Le danger qu'encourt la région
L'urgence dont parle à présent Christopher Ross devant le Conseil de sécurité et sans concession de langage, tient à la tragédie de la région du Sahel et aux dangereuses retombées géopolitiques qu'elle implique. Il a sérieusement tiré la sonnette d'alarme et averti que « laisser le conflit du Sahara s'envenimer est une option risquée car la région est menacée par des éléments extrémistes, terroristes et criminels opérant au Sahel voisin ». Pas d'ambiguïté dans le propos, mais plutôt une nécessaire prise de conscience suggérée. Depuis longtemps déjà, le Maroc ne cesse d'attirer l'attention sur le danger qu'encourt la région sahélo-saharienne transformée en une « zone grise » où prospèrent toutes sortes d'activités illicites : trafic de drogue à grande échelle, trafic d'armes, trafics humains. Depuis longtemps aussi, les principaux prestataires de ce nouveau commerce du crime ont été désignés, complices éprouvés : le Polisario et Al Qaïda. Le Sahel est devenu le terreau du terrorisme, qui échappe à tout contrôle, notamment du gouvernement algérien. Le risque est grand de son extension à toute la région et le nord du Mali en illustre la caricature.

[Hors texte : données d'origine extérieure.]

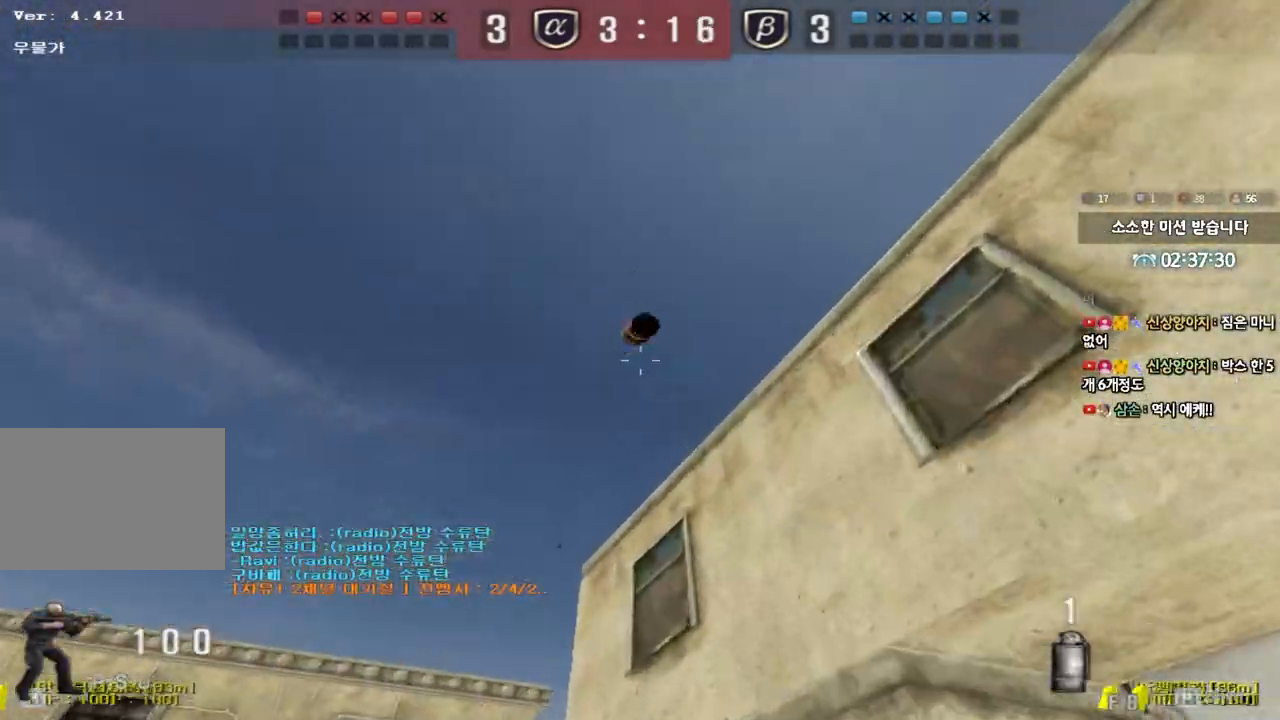
{"keys": ["a", "w"], "events": [[83, "space", "up"], [217, "a", "down"]]}
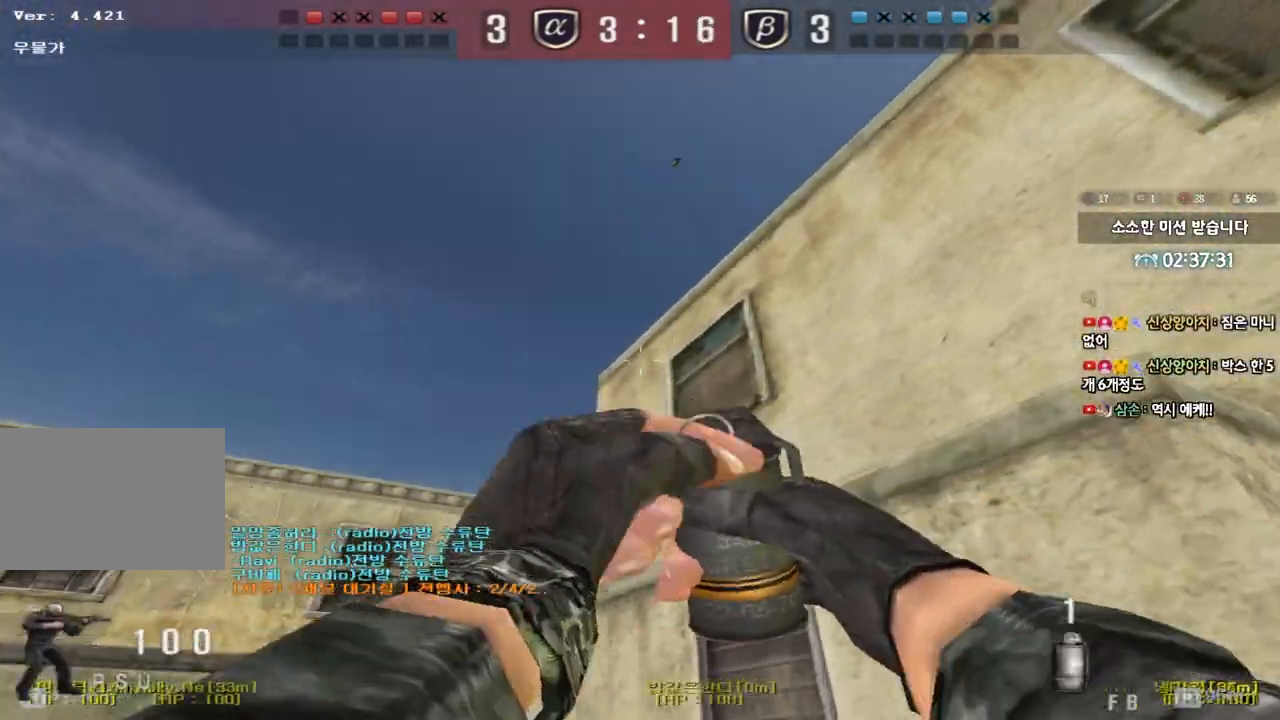
{"keys": ["a", "w"], "events": []}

Que Christopher Ross en tire l'évidente conclusion et en avertisse les membres du Conseil de sécurité , ainsi que la communauté mondiale, constitue un pas décisif dans l'appréhension nouvelle du problème du Sahara. Autrement dit, logiquement, inexorablement la tentation du séparatisme et des micro-Etats est suicidaire pour la cohésion des pays de la région, parce qu'elle procèderait de leur désintégration et favoriserait le terrorisme et la déstabilisation si crainte et dénoncée par la communauté mondiale. Il n'est que de voir la tentation de séparatisme rampante des Catalans en Espagne pour mesurer le danger qui menace désormais les grands Etats qui se sont laissés fourvoyer par un tel tropisme. Avec de tels éléments nouveaux, Christopher Ross a fait un plaidoyer « pro domo » afin d'accélérer le rythme des négociations directes, politiques donc, seule alternative pour sortir le dossier de l'impasse. Il a réussi à convaincre les membres du Conseil de sécurité et toutes les parties intéressées par la recherche d'une solution au conflit. A coup sûr, l'argumentaire de Christopher Ross pour mettre en œuvre une nouvelle méthode et relancer les négociations, n'aura pas suscité la joie des responsables algériens qui jouent sur la confusion extrême dans cette affaire.